Jeder manuelle Zwischenschritt widerspricht der digitalen Denkweise und kostet richtig Zeit und Geld. Als Beispiel nennt Gabrielle Pocorobba, der anfangs noch als Mitarbeiter der CP Verwaltungs GmbH den IT-Erfahrungsaustausch moderierte, das Abtippen von Arbeitsstunden, wenn sich die Zeiterfassungs-App der Monteure nicht mit der Projektabrechnung synchronisiert. Hinsichtlich des Prozesses stellt dies keine Verbesserung gegenüber den bisherigen Papierzetteln dar, im Einzelfall ist zumindest das Schriftbild besser lesbar.

»Noch schlimmer ist es, wenn schon digital erfasste Projektdaten verloren gehen und aufwendig gesucht werden müssen, weil es innerhalb der Mitarbeiter kein einheitliches Vorgehen zur Ablage und Archivierung gibt«, gibt Jonas Klinkenberg selbstkritisch zu. Er schlägt einen branchenweiten Leitfaden vor und sieht hier auch die Berufs- und Meisterschulen in der Pflicht: »Während jeder Tischler weiß, in welcher Reihenfolge er handwerklich einen Stuhl baut, gibt es noch keine Anleitung für digitale Abläufe.«

Am Anfang steht der Prozess

Die Mitglieder fassen die wichtigste Erkenntnis der ersten Treffen in der noch neuen Erfa-Gruppe zusammen: »Ich muss meine Prozessketten kennen – sonst betrachte ich nur Teillösungen, die viel Geld und Zeit kosten und die nicht ineinandergreifen.« Also hat sich die Gruppe drangesetzt, eine allgemeingültige Prozessbeschreibung für jede Schreinerei zu entwickeln, die sowohl die technischen als auch die kaufmännischen Aspekte berücksichtigt: von der Angebotserstellung über die Produktion bis zur Schlussrechnung. Eine beeindruckende Leistung!
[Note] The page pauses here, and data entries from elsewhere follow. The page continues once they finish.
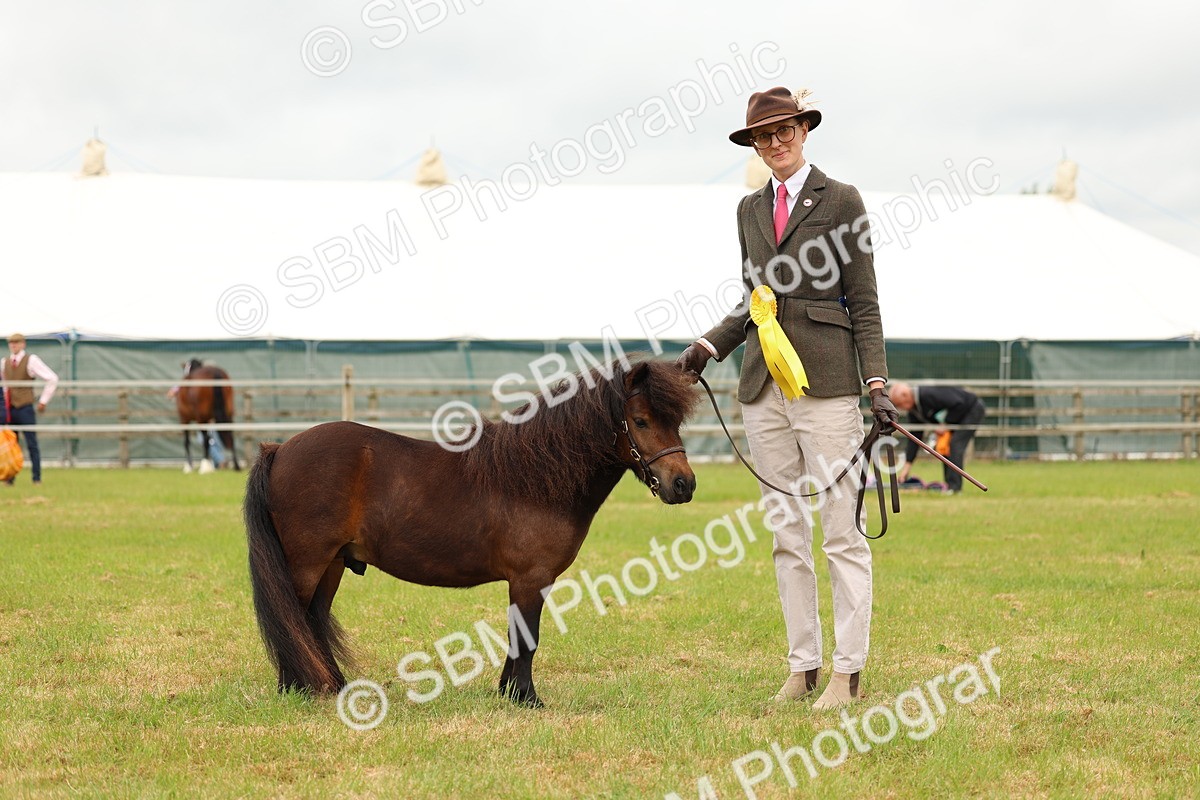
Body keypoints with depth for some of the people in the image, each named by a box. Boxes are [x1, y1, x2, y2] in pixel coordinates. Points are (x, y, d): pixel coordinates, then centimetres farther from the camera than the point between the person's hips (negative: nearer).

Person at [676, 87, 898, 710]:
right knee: (786, 534, 8)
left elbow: (864, 304, -3)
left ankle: (848, 671, -1)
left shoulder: (841, 201, -1)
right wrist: (709, 345, 5)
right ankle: (803, 666, 13)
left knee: (841, 531, -5)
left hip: (827, 384, -6)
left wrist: (877, 385, -11)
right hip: (764, 385, 6)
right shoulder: (750, 209, 14)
Till Hubl erläutert die nächsten Schritte: »Wir werden nun recherchieren, welche Software welchen Prozessschritt abbildet.« Ein Baustein wird auch der Besuch auf der digitalBau-Messe in Köln sein, deren Start gerade von Februar auf den 31. Mai verschoben worden ist. Aber selbst wenn es die optimale Lösung gäbe, ist es schwer, im laufenden Betrieb die Software umzustellen. Längst sind in wohl jedem Unternehmen Programme im Einsatz. Noch schwerer, als ein neues System einzuführen, ist es, ein altes abzulösen. Das erfordert viel Energie und Motivation – beides scheint bei den vier jungen Männern in der Gruppe reichlich vorhanden zu sein!